Now, in all the above, there are two untold stories implicit. One is the history of the Culture's formation, which was a lot less easy and more troubled than its later demeanour might lead one to expect, and the other is the story which answers the question; why were there all those so-similar humanoid species scattered around the galaxy in the first place?

Each story is too complicated to relate here.

Lastly, something of the totally fake cosmology that underpins the shakily credible stardrives mentioned in the Culture stories. Even if you can accept all the above, featuring a humanoid species that seems to exhibit no real greed, paranoia, stupidity, fanaticism or bigotry, wait till you read this...

We accept that the three dimensions of space we live in are curved, that space-time describes a hypersphere, just as the two dimensions of length and width on the surface of a totally smooth planet curve in a third dimension to produce a three-dimensional sphere. In the Culture stories, the idea is that - when you imagine the hypersphere which is our expanding universe - rather than thinking of a growing hollow sphere (like a inflating beach-ball, for example), think of an onion.

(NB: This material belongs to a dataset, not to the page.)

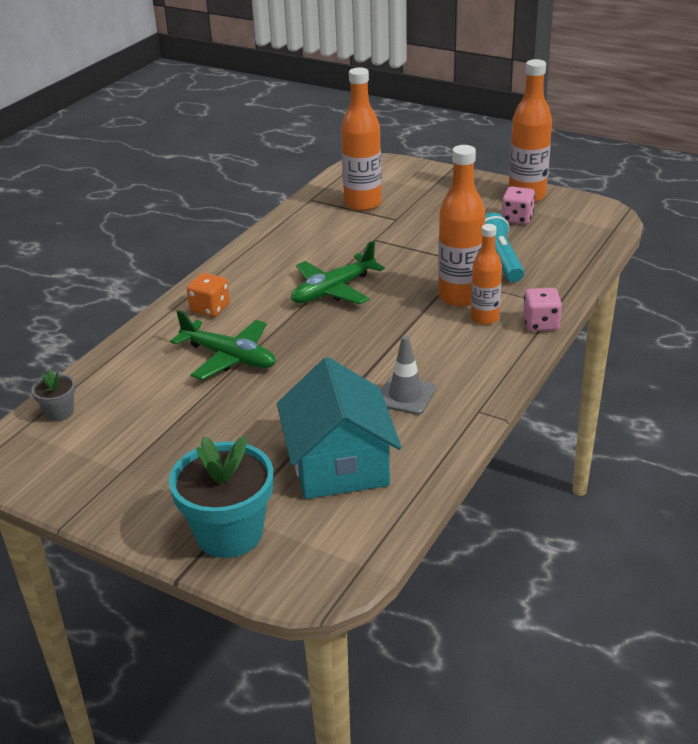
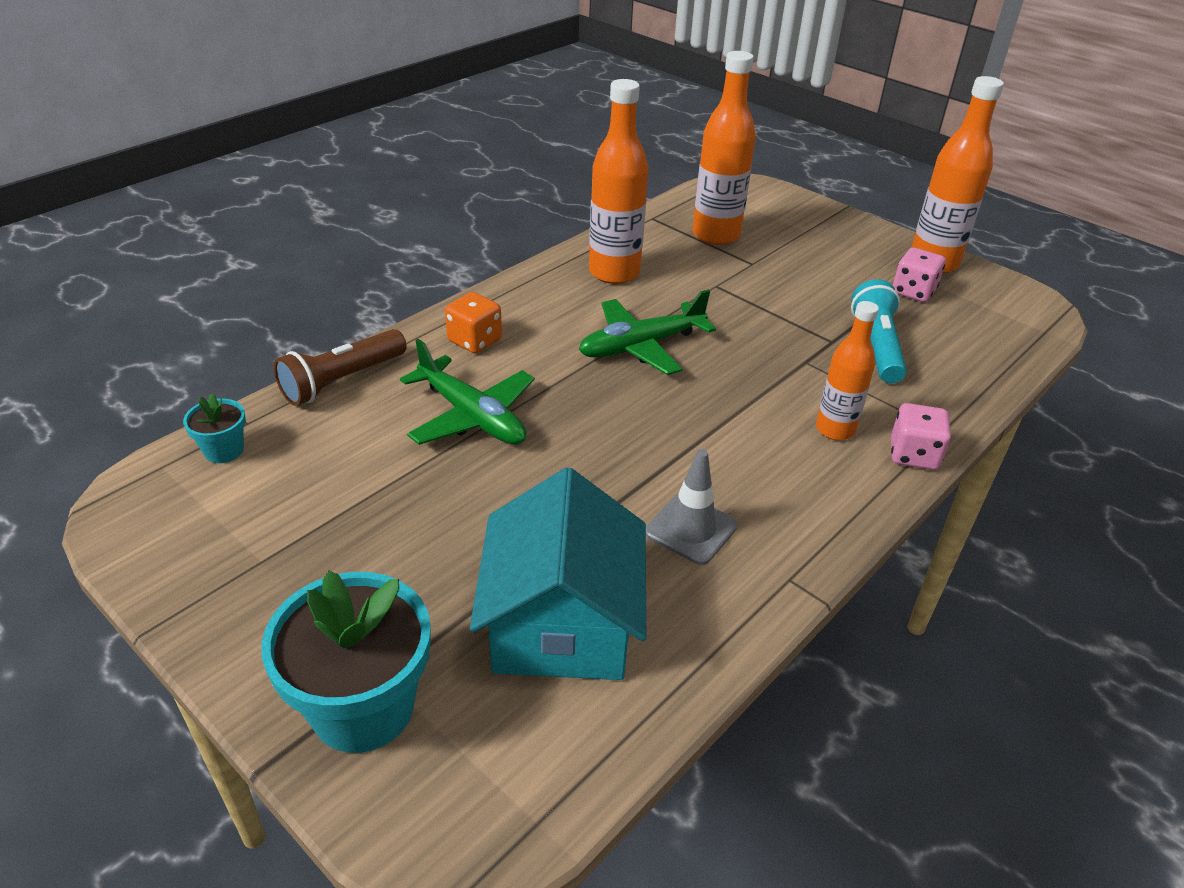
camera: 10 degrees right, 5 degrees up
grey flower pot [32,370,75,421] -> turquoise flower pot [183,393,246,463]
orange bottle [438,145,485,306] -> orange bottle moved to [589,79,648,284]
none -> brown flashlight [274,329,407,406]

An expanding onion, certainly, but an onion, nevertheless. Within our universe, our hypersphere, there are whole layers of younger, smaller hyperspheres. And we are not the very outer-most skin of that expanding onion, either; there are older, larger universes beyond ours, too. Between each universe there is something called the Energy Grid (I said this was all fake); I have no idea what this is, but it's what the Culture starships run on. And of course, if you could get through the Energy Grid, to a younger universe, and then repeat the process... now we really are talking about immortality. (This is why there are two types of hyperspace mentioned in the stories; infraspace within our hypersphere, and ultraspace without.)

Now comes the difficult bit; switch to seven dimensions and even our four dimensional universe can be described as a circle. So forget about the onion; think of a doughnut. A doughnut with only a very tiny hole in the middle. That hole is the Cosmic Centre, the singularity, the great initiating fireball, the place the universes come from; and it didn't exist just in the instant our universe came into being; it exists all the time, and it's exploding all the time, like some Cosmic car engine, producing universes like exhaust smoke.

As each universe comes into being, detonating and spreading and expanding, it - or rather the single circle we are using to describe it - goes gradually up the inner slope of our doughnut, like a widening ripple from a stone flung in a pond. It goes over the top of the doughnut, reaches its furthest extent on the outside edge of the doughnut, and then starts the long, contracting, collapsing journey back in towards the Cosmic Centre again, to be reborn...

Or at least it does if it's on that doughnut; the doughnut is itself hollow, filled with smaller ones where the universes don't live so long. And there are larger ones outside it, where the universes live longer, and maybe there are universes that aren't on doughnuts at all, and never fall back in, and just dissipate out into... some form of meta-space? Where fragments of them are captured eventually by the attraction of another doughnut, and fall in towards its Cosmic Centre with the debris of lots of other dissipated universes, to be reborn as something quite different again? Who knows. (I know it's all nonsense, but you've got to admit it's impressive nonsense. And like I said at the start, none of it exists anyway, does it?)

Anyway, that's more than enough of me pontificating.

With best wishes for the future,

Iain M Banks
(Sun-Earther Iain El-Bonko Banks of North Queensferry)

This article was posted to newsgroup rec.arts.sf.written on 10 August 1994 on behalf of Iain M Banks by Ken MacLeod.